-- Exercise task 1 --
Revise the article on Trump's role in the GOP midterm campaign, starting with "Interviews by The" and going on through "of the Senate.", with "election truism" changed to "campaign maxim".
-- Exercise task 2 --
Write the next part of the AP article on Trump and the GOP's midterm campaign, picking up after its final line.

-- Page extract --
************
How Trump’s energy, excesses drove GOP’s erratic campaign
WASHINGTON (AP) — Paul Ryan had to know it was coming.
The minute the House speaker shot down President Donald Trump’s latest campaign-season gambit on immigration — an assertion that he could rewrite citizenship rights with the stroke of a pen — Ryan had to be braced for Trump’s counterpunch. True to form, the next day, less than a week before Election Day, the hit came in a tweet. The Republican president publicly declared that the Republican speaker “knows nothing about!” birthright citizenship.
Ryan picked up the phone and called the president to tell him he’d gone too far.
Indeed, Trump had been on a tear. Instead of closing out the midterm campaigns hailing congressional Republicans’ signature accomplishment — a massive tax cut — Trump was railing against a migrant caravan still hundreds of miles from the U.S. border. The migrants were a national security threat, he said. He was sending more than 5,000 troops to the border.
Enough about immigration, Ryan told him.
The extraordinary call, which has not previously been reported, barely made a ripple in Trump’s White House. The president had no intention of following the soon-to-be-retired speaker’s advice. Later that day, Trump would declare he might even send 15,000 troops. By the next day, he claimed he’d told the military that if migrants try to throw rocks, the troops should act as though the rocks are “rifles.”
Ryan would call Trump again days later to no avail. His failed effort to refocus Trump was illustrative of Republicans’ back-to-back struggles that had run, mostly in the background, for months. At first, the struggle was to get Trump to pay attention to the election. Then it became an effort to curb his excesses when he finally did.
Interviews by The Associated Press with Democratic, Republican and White House insiders make clear that Trump — with his drumbeat of provocations and his invective about the migrant-caravan-loving “Democrat mob,” ″Pocahontas,” ″evil” on the other side and “low IQ” — put people in both parties on the spot. Take him on? Avert your eyes? Excuse him? Embrace the blunt, crowd-pleasing talk? Responses differed, even in the same party. But one election truism, voiced by a White House official, came to the fore: Contented voters tend not to vote. Angry, fearful ones do.
In a campaign of raw passions, intersecting with a slaughter in a Pittsburgh synagogue and mail bombs targeting some of the Democratic subjects of Trump’s wrath, there was little room for contentment in the election that would flip control of the House to Democrats while preserving Republican control of the Senate.
This account of the midterm campaign is based on interviews with more than 25 campaign operatives, party officials and White House aides, most of whom spoke to the AP about blunders, high points and turning points on condition their words not be used until control of Congress had been decided. Some spoke on condition of anonymity to describe operations they were unauthorized to speak about publicly.
WHERE’S THE PRESIDENT?
************
-- Dataset content --
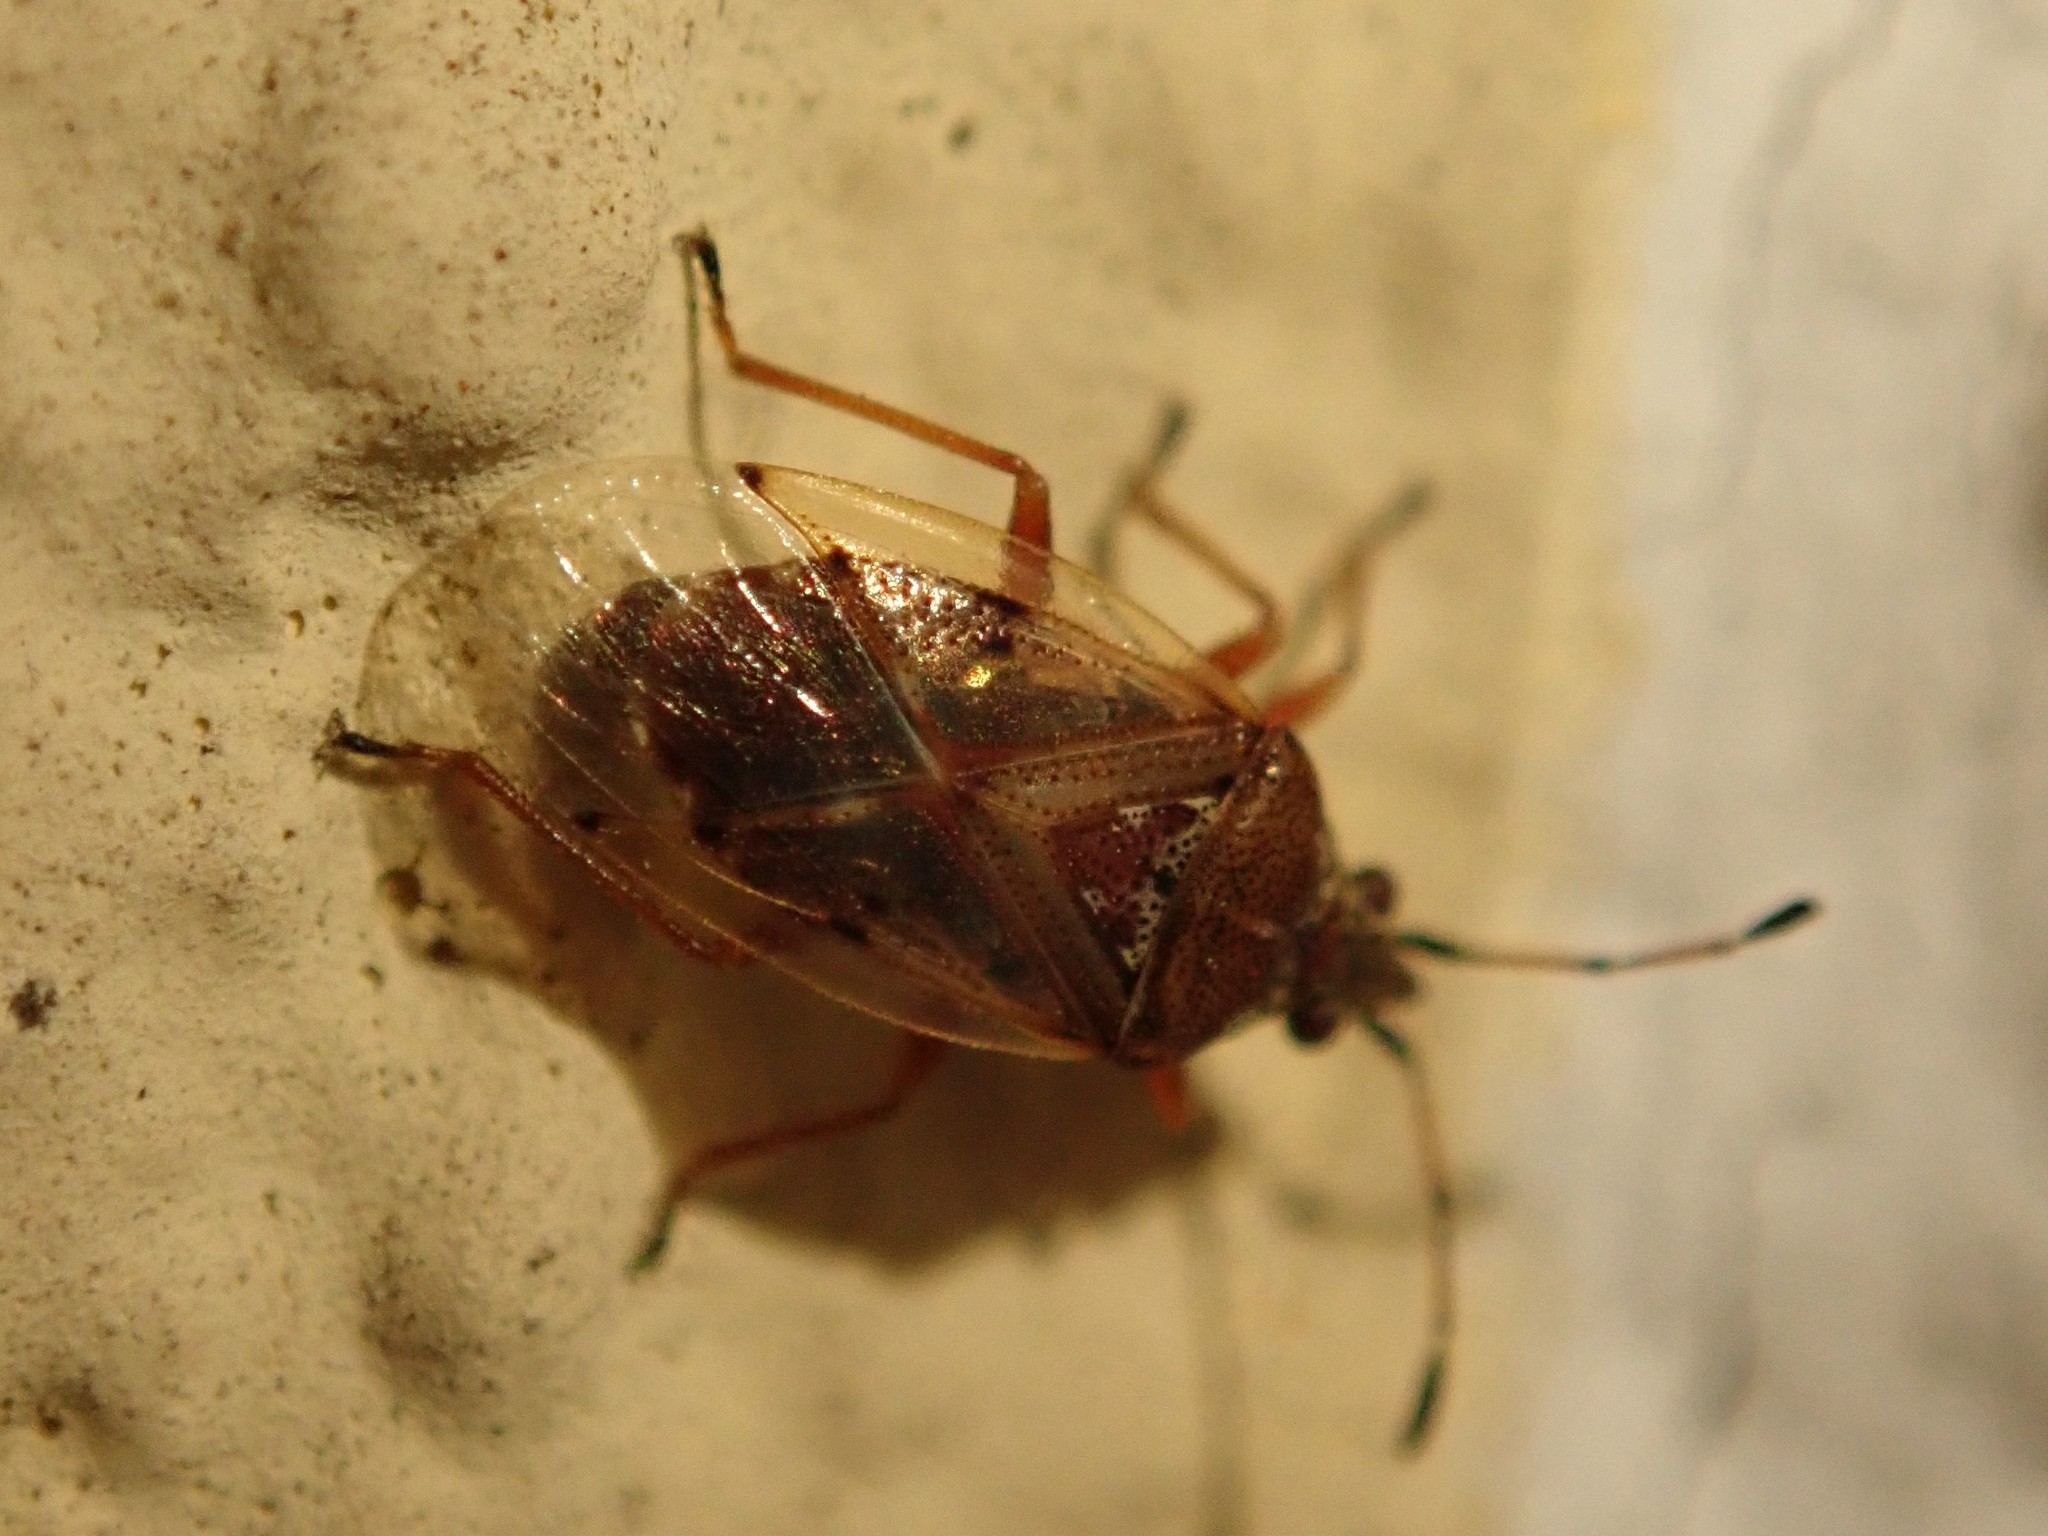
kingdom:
************
-- Exercise output 1 --
Interviews by The Associated Press with Democratic, Republican and White House insiders make clear that Trump — with his drumbeat of provocations and his invective about the migrant-caravan-loving “Democrat mob,” ″Pocahontas,” ″evil” on the other side and “low IQ” — put people in both parties on the spot. Take him on? Avert your eyes? Excuse him? Embrace the blunt, crowd-pleasing talk? Responses differed, even in the same party. But one campaign maxim, voiced by a White House official, came to the fore: Contented voters tend not to vote. Angry, fearful ones do.
In a campaign of raw passions, intersecting with a slaughter in a Pittsburgh synagogue and mail bombs targeting some of the Democratic subjects of Trump’s wrath, there was little room for contentment in the election that would flip control of the House to Democrats while preserving Republican control of the Senate.

-- Exercise output 2 --
For Republicans, a sense the sky was falling formed early this year when Democrat Conor Lamb took a House seat in solid Republican territory from the GOP with a victory in March over Rick Saccone. The contest left a bitter aftertaste for Republicans who saw their party struggle to find new and appealing candidates to step in for a wave of retirees. Meanwhile, Democrats fielded a diverse lineup of contenders, some with potential star power like Lamb, an ex-Marine who won again Tuesday night.
“If you’re casting a movie about a congressman, Conor Lamb could play the role,” said Corry Bliss, who runs a super PAC aligned with Ryan. “And we have to spend three months banging our heads against the wall trying to get someone elected who I think was physically allergic to raising money and doing work.”
Even after the Pennsylvania harbinger, House Republicans found it difficult to get Trump’s interest.
The House majority leader, Kevin McCarthy, raced to strike deals with jittery lawmakers, trying to persuade them not to retire. He worked to recruit the best candidates with sometimes disappointing results.
Trump was largely uninterested, frustrating House Republicans. In August, McCarthy tried to engage Trump, organizing a conference call with the president, GOP House campaign chairman Steve Stivers and Republican Troy Balderson, who was running in a special election in Ohio. The president got off the call and enthusiastically tweeted his support for Stivers — the wrong man.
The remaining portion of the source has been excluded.